> **TASK DIRECTIONS**:
Output the records below verbatim, minus the pictures.

[Records excerpted from a collection]
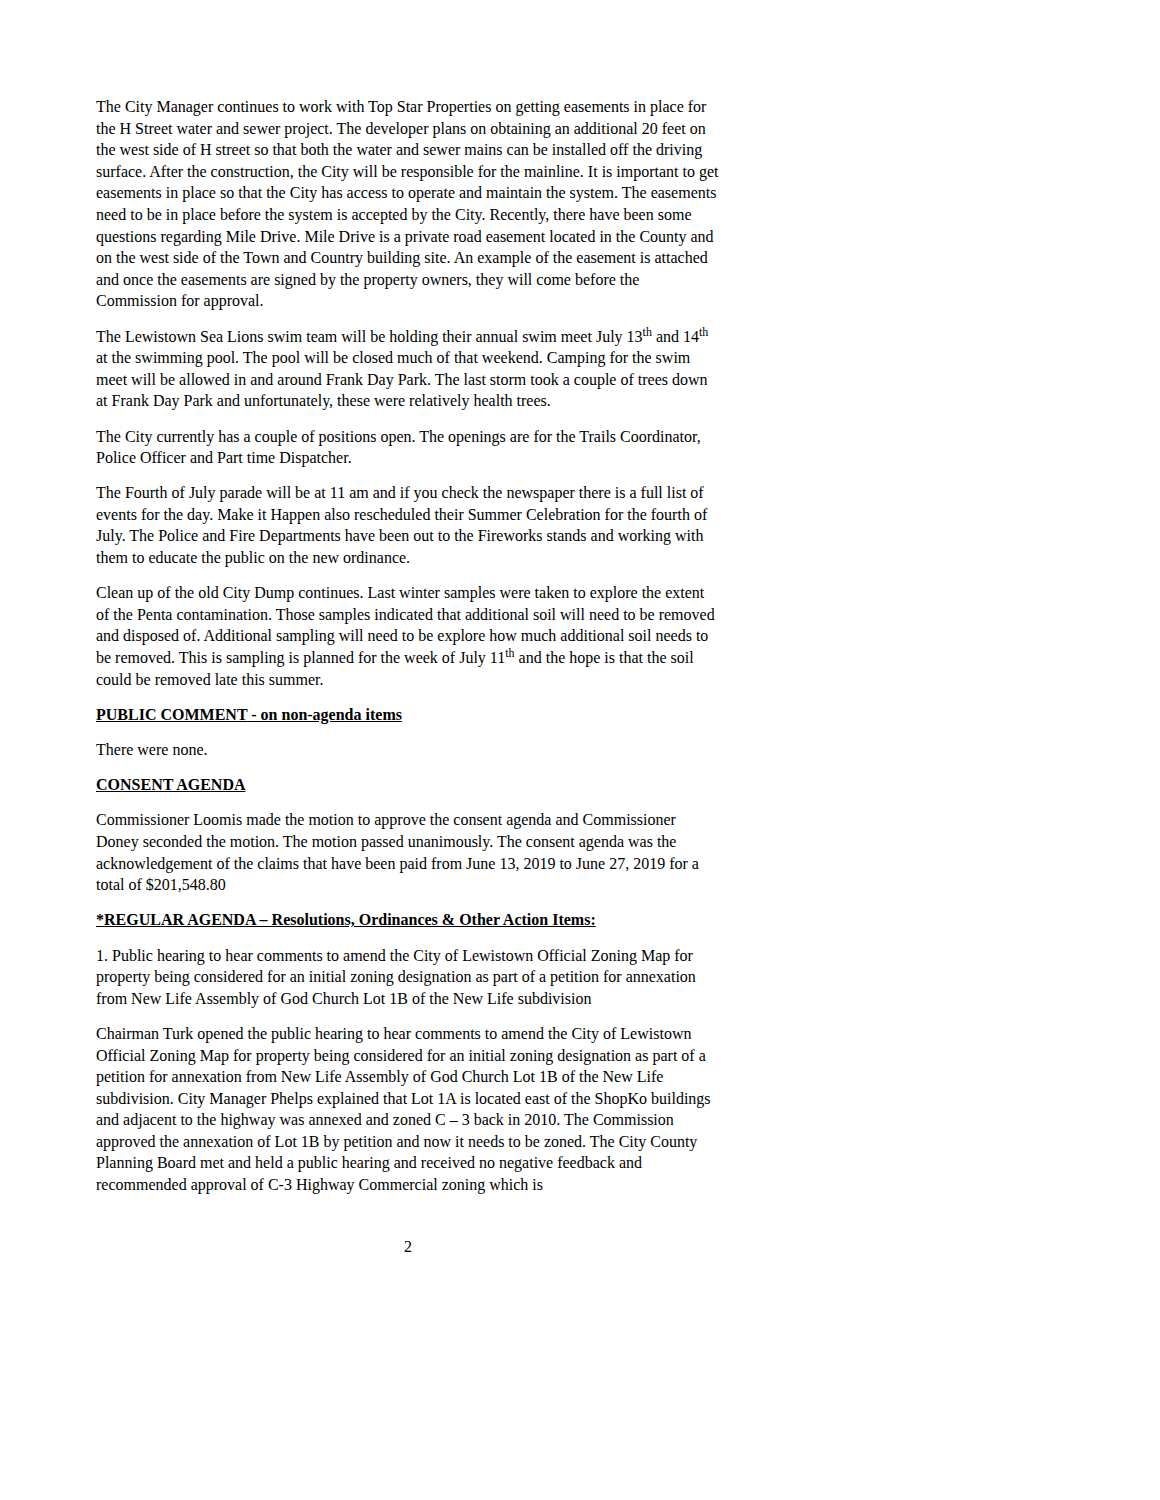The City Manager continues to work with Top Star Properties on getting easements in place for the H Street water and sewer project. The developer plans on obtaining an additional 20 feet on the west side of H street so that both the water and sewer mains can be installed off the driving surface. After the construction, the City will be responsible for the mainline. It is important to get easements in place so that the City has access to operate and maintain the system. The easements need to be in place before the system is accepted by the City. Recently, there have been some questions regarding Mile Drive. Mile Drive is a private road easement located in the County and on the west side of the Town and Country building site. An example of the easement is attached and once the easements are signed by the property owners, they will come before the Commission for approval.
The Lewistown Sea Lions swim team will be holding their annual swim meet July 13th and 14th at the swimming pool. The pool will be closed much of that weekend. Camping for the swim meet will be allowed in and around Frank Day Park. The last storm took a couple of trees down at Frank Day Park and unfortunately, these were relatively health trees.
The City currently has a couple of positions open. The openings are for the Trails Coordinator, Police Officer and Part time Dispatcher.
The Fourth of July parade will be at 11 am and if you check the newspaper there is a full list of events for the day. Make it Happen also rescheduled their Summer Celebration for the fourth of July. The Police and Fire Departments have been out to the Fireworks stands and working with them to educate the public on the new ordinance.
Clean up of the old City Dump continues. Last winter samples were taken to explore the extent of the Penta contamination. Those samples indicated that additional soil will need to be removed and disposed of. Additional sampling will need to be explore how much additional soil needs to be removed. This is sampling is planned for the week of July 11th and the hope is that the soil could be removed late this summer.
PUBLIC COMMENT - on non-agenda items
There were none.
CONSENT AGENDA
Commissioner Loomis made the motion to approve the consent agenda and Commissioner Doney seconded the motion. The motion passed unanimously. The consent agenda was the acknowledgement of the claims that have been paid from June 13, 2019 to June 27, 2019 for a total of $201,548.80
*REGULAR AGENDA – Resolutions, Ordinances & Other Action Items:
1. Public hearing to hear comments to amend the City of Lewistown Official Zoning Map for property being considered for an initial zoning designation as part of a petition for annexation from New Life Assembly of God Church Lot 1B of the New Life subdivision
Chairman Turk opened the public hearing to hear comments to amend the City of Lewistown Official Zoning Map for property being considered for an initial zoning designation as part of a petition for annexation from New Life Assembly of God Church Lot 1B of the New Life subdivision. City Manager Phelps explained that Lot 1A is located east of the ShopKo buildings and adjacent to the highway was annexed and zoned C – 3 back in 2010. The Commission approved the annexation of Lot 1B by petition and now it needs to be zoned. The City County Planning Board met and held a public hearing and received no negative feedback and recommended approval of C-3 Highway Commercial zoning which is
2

> **TASK SOLUTION**:
The City Manager continues to work with Top Star Properties on getting easements in place for the H Street water and sewer project. The developer plans on obtaining an additional 20 feet on the west side of H street so that both the water and sewer mains can be installed off the driving surface. After the construction, the City will be responsible for the mainline. It is important to get easements in place so that the City has access to operate and maintain the system. The easements need to be in place before the system is accepted by the City. Recently, there have been some questions regarding Mile Drive. Mile Drive is a private road easement located in the County and on the west side of the Town and Country building site. An example of the easement is attached and once the easements are signed by the property owners, they will come before the Commission for approval.
The Lewistown Sea Lions swim team will be holding their annual swim meet July 13th and 14th at the swimming pool. The pool will be closed much of that weekend. Camping for the swim meet will be allowed in and around Frank Day Park. The last storm took a couple of trees down at Frank Day Park and unfortunately, these were relatively health trees.
The City currently has a couple of positions open. The openings are for the Trails Coordinator, Police Officer and Part time Dispatcher.
The Fourth of July parade will be at 11 am and if you check the newspaper there is a full list of events for the day. Make it Happen also rescheduled their Summer Celebration for the fourth of July. The Police and Fire Departments have been out to the Fireworks stands and working with them to educate the public on the new ordinance.
Clean up of the old City Dump continues. Last winter samples were taken to explore the extent of the Penta contamination. Those samples indicated that additional soil will need to be removed and disposed of. Additional sampling will need to be explore how much additional soil needs to be removed. This is sampling is planned for the week of July 11th and the hope is that the soil could be removed late this summer.
PUBLIC COMMENT - on non-agenda items
There were none.
CONSENT AGENDA
Commissioner Loomis made the motion to approve the consent agenda and Commissioner Doney seconded the motion. The motion passed unanimously. The consent agenda was the acknowledgement of the claims that have been paid from June 13, 2019 to June 27, 2019 for a total of $201,548.80
*REGULAR AGENDA – Resolutions, Ordinances & Other Action Items:
1. Public hearing to hear comments to amend the City of Lewistown Official Zoning Map for property being considered for an initial zoning designation as part of a petition for annexation from New Life Assembly of God Church Lot 1B of the New Life subdivision
Chairman Turk opened the public hearing to hear comments to amend the City of Lewistown Official Zoning Map for property being considered for an initial zoning designation as part of a petition for annexation from New Life Assembly of God Church Lot 1B of the New Life subdivision. City Manager Phelps explained that Lot 1A is located east of the ShopKo buildings and adjacent to the highway was annexed and zoned C – 3 back in 2010. The Commission approved the annexation of Lot 1B by petition and now it needs to be zoned. The City County Planning Board met and held a public hearing and received no negative feedback and recommended approval of C-3 Highway Commercial zoning which is
2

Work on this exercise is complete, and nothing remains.